-- Opening Marker --

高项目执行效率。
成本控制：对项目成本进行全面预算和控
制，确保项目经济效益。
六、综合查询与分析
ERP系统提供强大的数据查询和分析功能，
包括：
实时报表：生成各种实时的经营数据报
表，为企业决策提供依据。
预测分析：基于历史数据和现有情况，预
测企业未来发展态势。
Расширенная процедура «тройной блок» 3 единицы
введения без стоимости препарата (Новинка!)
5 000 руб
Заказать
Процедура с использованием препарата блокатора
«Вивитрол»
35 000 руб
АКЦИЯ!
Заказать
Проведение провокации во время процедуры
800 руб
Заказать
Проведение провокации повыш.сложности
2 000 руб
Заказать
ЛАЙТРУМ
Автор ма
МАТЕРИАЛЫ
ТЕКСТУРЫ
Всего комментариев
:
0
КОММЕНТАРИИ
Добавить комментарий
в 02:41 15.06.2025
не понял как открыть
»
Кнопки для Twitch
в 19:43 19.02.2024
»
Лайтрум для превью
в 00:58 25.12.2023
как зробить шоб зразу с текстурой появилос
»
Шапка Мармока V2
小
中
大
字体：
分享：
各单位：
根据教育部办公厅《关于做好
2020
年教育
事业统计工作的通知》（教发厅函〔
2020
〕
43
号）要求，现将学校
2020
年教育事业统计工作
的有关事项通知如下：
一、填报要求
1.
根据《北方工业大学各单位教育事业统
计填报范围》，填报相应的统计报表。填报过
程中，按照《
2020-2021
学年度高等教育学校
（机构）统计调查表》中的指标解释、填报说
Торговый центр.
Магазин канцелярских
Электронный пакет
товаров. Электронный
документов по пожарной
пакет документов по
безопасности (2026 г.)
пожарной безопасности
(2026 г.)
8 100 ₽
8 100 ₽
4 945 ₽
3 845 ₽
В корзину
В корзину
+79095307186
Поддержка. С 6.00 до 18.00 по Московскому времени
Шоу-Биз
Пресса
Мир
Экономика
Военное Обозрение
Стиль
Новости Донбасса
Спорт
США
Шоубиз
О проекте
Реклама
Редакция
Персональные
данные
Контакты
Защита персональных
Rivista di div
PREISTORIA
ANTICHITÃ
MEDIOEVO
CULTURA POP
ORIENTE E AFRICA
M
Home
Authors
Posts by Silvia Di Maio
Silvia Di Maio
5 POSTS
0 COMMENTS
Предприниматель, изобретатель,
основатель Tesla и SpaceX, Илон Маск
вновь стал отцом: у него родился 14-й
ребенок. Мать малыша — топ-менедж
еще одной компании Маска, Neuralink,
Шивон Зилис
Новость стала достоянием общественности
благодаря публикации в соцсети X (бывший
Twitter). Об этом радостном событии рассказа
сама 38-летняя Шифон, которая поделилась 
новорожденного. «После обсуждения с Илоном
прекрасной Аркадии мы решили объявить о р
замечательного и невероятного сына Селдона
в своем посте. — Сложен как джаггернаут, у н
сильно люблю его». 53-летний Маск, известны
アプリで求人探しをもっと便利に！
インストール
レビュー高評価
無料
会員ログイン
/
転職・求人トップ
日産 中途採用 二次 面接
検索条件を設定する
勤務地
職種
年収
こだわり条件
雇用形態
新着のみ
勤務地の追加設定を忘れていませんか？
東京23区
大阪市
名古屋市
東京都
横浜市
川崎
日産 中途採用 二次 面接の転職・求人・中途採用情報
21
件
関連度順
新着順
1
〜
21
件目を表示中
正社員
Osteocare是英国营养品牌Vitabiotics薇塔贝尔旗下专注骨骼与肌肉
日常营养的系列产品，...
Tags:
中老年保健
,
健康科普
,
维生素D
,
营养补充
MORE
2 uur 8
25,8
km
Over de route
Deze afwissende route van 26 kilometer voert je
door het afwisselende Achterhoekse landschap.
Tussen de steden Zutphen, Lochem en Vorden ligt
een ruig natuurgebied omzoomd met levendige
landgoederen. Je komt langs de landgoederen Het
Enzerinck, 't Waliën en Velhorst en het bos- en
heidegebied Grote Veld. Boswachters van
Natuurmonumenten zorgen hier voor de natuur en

-- Closing Marker --

Work item:
Could you render every line from the records above as a Markdown table with two columns, Row for a running row number and Text for the line, leaving out any blank lines?

Solved exercise:
| Row | Text |
|---|---|
| 1 | 高项目执行效率。 |
| 2 | 成本控制：对项目成本进行全面预算和控 |
| 3 | 制，确保项目经济效益。 |
| 4 | 六、综合查询与分析 |
| 5 | ERP系统提供强大的数据查询和分析功能， |
| 6 | 包括： |
| 7 | 实时报表：生成各种实时的经营数据报 |
| 8 | 表，为企业决策提供依据。 |
| 9 | 预测分析：基于历史数据和现有情况，预 |
| 10 | 测企业未来发展态势。 |
| 11 | Расширенная процедура «тройной блок» 3 единицы |
| 12 | введения без стоимости препарата (Новинка!) |
| 13 | 5 000 руб |
| 14 | Заказать |
| 15 | Процедура с использованием препарата блокатора |
| 16 | «Вивитрол» |
| 17 | 35 000 руб |
| 18 | АКЦИЯ! |
| 19 | Заказать |
| 20 | Проведение провокации во время процедуры |
| 21 | 800 руб |
| 22 | Заказать |
| 23 | Проведение провокации повыш.сложности |
| 24 | 2 000 руб |
| 25 | Заказать |
| 26 | ЛАЙТРУМ |
| 27 | Автор ма |
| 28 | МАТЕРИАЛЫ |
| 29 | ТЕКСТУРЫ |
| 30 | Всего комментариев |
| 31 | : |
| 32 | 0 |
| 33 | КОММЕНТАРИИ |
| 34 | Добавить комментарий |
| 35 | в 02:41 15.06.2025 |
| 36 | не понял как открыть |
| 37 | » |
| 38 | Кнопки для Twitch |
| 39 | в 19:43 19.02.2024 |
| 40 | » |
| 41 | Лайтрум для превью |
| 42 | в 00:58 25.12.2023 |
| 43 | как зробить шоб зразу с текстурой появилос |
| 44 | » |
| 45 | Шапка Мармока V2 |
| 46 | 小 |
| 47 | 中 |
| 48 | 大 |
| 49 | 字体： |
| 50 | 分享： |
| 51 | 各单位： |
| 52 | 根据教育部办公厅《关于做好 |
| 53 | 2020 |
| 54 | 年教育 |
| 55 | 事业统计工作的通知》（教发厅函〔 |
| 56 | 2020 |
| 57 | 〕 |
| 58 | 43 |
| 59 | 号）要求，现将学校 |
| 60 | 2020 |
| 61 | 年教育事业统计工作 |
| 62 | 的有关事项通知如下： |
| 63 | 一、填报要求 |
| 64 | 1. |
| 65 | 根据《北方工业大学各单位教育事业统 |
| 66 | 计填报范围》，填报相应的统计报表。填报过 |
| 67 | 程中，按照《 |
| 68 | 2020-2021 |
| 69 | 学年度高等教育学校 |
| 70 | （机构）统计调查表》中的指标解释、填报说 |
| 71 | Торговый центр. |
| 72 | Магазин канцелярских |
| 73 | Электронный пакет |
| 74 | товаров. Электронный |
| 75 | документов по пожарной |
| 76 | пакет документов по |
| 77 | безопасности (2026 г.) |
| 78 | пожарной безопасности |
| 79 | (2026 г.) |
| 80 | 8 100 ₽ |
| 81 | 8 100 ₽ |
| 82 | 4 945 ₽ |
| 83 | 3 845 ₽ |
| 84 | В корзину |
| 85 | В корзину |
| 86 | +79095307186 |
| 87 | Поддержка. С 6.00 до 18.00 по Московскому времени |
| 88 | Шоу-Биз |
| 89 | Пресса |
| 90 | Мир |
| 91 | Экономика |
| 92 | Военное Обозрение |
| 93 | Стиль |
| 94 | Новости Донбасса |
| 95 | Спорт |
| 96 | США |
| 97 | Шоубиз |
| 98 | О проекте |
| 99 | Реклама |
| 100 | Редакция |
| 101 | Персональные |
| 102 | данные |
| 103 | Контакты |
| 104 | Защита персональных |
| 105 | Rivista di div |
| 106 | PREISTORIA |
| 107 | ANTICHITÃ |
| 108 | MEDIOEVO |
| 109 | CULTURA POP |
| 110 | ORIENTE E AFRICA |
| 111 | M |
| 112 | Home |
| 113 | Authors |
| 114 | Posts by Silvia Di Maio |
| 115 | Silvia Di Maio |
| 116 | 5 POSTS |
| 117 | 0 COMMENTS |
| 118 | Предприниматель, изобретатель, |
| 119 | основатель Tesla и SpaceX, Илон Маск |
| 120 | вновь стал отцом: у него родился 14-й |
| 121 | ребенок. Мать малыша — топ-менедж |
| 122 | еще одной компании Маска, Neuralink, |
| 123 | Шивон Зилис |
| 124 | Новость стала достоянием общественности |
| 125 | благодаря публикации в соцсети X (бывший |
| 126 | Twitter). Об этом радостном событии рассказа |
| 127 | сама 38-летняя Шифон, которая поделилась  |
| 128 | новорожденного. «После обсуждения с Илоном |
| 129 | прекрасной Аркадии мы решили объявить о р |
| 130 | замечательного и невероятного сына Селдона |
| 131 | в своем посте. — Сложен как джаггернаут, у н |
| 132 | сильно люблю его». 53-летний Маск, известны |
| 133 | アプリで求人探しをもっと便利に！ |
| 134 | インストール |
| 135 | レビュー高評価 |
| 136 | 無料 |
| 137 | 会員ログイン |
| 138 | / |
| 139 | 転職・求人トップ |
| 140 | 日産 中途採用 二次 面接 |
| 141 | 検索条件を設定する |
| 142 | 勤務地 |
| 143 | 職種 |
| 144 | 年収 |
| 145 | こだわり条件 |
| 146 | 雇用形態 |
| 147 | 新着のみ |
| 148 | 勤務地の追加設定を忘れていませんか？ |
| 149 | 東京23区 |
| 150 | 大阪市 |
| 151 | 名古屋市 |
| 152 | 東京都 |
| 153 | 横浜市 |
| 154 | 川崎 |
| 155 | 日産 中途採用 二次 面接の転職・求人・中途採用情報 |
| 156 | 21 |
| 157 | 件 |
| 158 | 関連度順 |
| 159 | 新着順 |
| 160 | 1 |
| 161 | 〜 |
| 162 | 21 |
| 163 | 件目を表示中 |
| 164 | 正社員 |
| 165 | Osteocare是英国营养品牌Vitabiotics薇塔贝尔旗下专注骨骼与肌肉 |
| 166 | 日常营养的系列产品，... |
| 167 | Tags: |
| 168 | 中老年保健 |
| 169 | , |
| 170 | 健康科普 |
| 171 | , |
| 172 | 维生素D |
| 173 | , |
| 174 | 营养补充 |
| 175 | MORE |
| 176 | 2 uur 8 |
| 177 | 25,8 |
| 178 | km |
| 179 | Over de route |
| 180 | Deze afwissende route van 26 kilometer voert je |
| 181 | door het afwisselende Achterhoekse landschap. |
| 182 | Tussen de steden Zutphen, Lochem en Vorden ligt |
| 183 | een ruig natuurgebied omzoomd met levendige |
| 184 | landgoederen. Je komt langs de landgoederen Het |
| 185 | Enzerinck, 't Waliën en Velhorst en het bos- en |
| 186 | heidegebied Grote Veld. Boswachters van |
| 187 | Natuurmonumenten zorgen hier voor de natuur en |